Poirot raised his eyebrows. “If I did not know you
to be an honest man, I should not believe it possible.
Cold tea!
Dégueulasse!
”
“Well, I should say I’ve
grown
to like it,” I added
in my defense. “There’s no hurry, with cold tea. You
can drink it at a time to suit you, and nothing bad’s
going to happen to it if you take a while. There’s no
time constraint and no pressure. That counts for a lot,
in my book.”
There was a knock at the door. “That will be
Lazzari, coming to check that no one has disturbed us
during our important conversation,” I said.
“Enter, please,” Poirot called out.
It was not Luca Lazzari but Thomas Brignell, the
junior clerk who had spoken up about having seen
Richard Negus by the lift at half past seven. “Ah,
Monsieur Brignell,” said Poirot. “Do join us. Your
account of yesterday evening was most helpful. Mr.

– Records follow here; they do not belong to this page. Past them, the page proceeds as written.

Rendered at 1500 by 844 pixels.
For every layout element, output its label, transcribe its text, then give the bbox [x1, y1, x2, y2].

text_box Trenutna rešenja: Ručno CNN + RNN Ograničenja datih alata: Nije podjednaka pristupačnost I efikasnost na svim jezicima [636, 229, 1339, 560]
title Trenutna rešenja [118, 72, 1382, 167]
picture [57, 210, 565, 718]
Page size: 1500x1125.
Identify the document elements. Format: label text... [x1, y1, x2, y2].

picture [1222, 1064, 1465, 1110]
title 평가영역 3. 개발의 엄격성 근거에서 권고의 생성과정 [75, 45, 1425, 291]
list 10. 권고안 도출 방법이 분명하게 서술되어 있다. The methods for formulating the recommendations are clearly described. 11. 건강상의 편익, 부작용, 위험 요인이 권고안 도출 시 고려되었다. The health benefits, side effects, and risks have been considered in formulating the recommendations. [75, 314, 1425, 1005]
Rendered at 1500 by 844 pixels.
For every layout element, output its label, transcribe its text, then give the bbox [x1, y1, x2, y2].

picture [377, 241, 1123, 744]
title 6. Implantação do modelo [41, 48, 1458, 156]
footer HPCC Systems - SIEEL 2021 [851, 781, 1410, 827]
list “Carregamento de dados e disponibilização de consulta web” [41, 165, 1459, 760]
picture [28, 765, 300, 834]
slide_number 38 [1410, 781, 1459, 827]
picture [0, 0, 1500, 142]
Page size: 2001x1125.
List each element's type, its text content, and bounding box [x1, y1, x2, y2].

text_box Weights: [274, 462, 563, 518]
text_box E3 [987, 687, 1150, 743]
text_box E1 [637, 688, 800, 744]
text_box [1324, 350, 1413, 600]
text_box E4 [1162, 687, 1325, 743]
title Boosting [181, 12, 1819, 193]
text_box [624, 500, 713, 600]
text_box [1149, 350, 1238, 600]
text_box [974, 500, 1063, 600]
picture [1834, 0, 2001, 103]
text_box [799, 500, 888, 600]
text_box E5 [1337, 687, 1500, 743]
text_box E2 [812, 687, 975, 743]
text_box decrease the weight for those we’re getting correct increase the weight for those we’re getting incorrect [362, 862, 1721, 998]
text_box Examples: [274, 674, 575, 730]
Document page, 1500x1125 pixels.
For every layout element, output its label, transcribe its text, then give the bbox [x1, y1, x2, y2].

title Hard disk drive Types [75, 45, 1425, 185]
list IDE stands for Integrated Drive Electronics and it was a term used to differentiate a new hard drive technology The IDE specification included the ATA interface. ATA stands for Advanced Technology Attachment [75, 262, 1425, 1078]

Catchpool and I are grateful.”
“Yes, very much so,” I said heartily. I’d have said
almost anything to make it easier for Brignell to cough
up whatever was bothering him. It was obvious that
something was. The poor chap looked no more
confident now than he had in the dining room. He
rubbed the palms of his hands together, sliding them
up and down. I could see sweat on his forehead, and
he looked paler than he had before.
“I’ve let you down,” he said. “I’ve let Mr. Lazzari
down, and he’s been so good to me, he has. I didn’t
. . . in the dining room before, I didn’t . . .” He broke
off and rubbed his palms together some more.
“You did not tell us the truth?” Poirot suggested.
“Every word I spoke was the truth, sir!” said
Thomas Brignell indignantly. “I’d be no better than
the murderer myself if I lied to the police on a matter
as important as this.”
“I do not think that you would be quite as guilty as
him, monsieur.”
“There were two things I neglected to mention. I
can’t tell you how sorry I am, sir. You see, speaking
in front of a room full of people isn’t something as
comes easy to me. I’ve always been that way. And
what made it harder in there, before”—he nodded in
the direction of the dining room—“was that I’d have
been reluctant to say the other thing Mr. Negus said to
me because he paid me a compliment.
“What compliment?”
“It wasn’t one I’d done anything to deserve, sir,
I’m sure. I’m just an ordinary man. There’s nothing
notable about me at all. I do my job, as I’m paid to,
and I try to do my best, but there’s no reason for
anyone to single me out for special praise.”
“And Mr. Negus did this?” asked Poirot. “He
singled you out for praise?”
Brignell winced. “Yes, sir. Like I said: I didn’t ask
for it and I’m sure I’d done nothing to earn it. But
when I saw him and he saw me, he said, ‘Ah, Mr.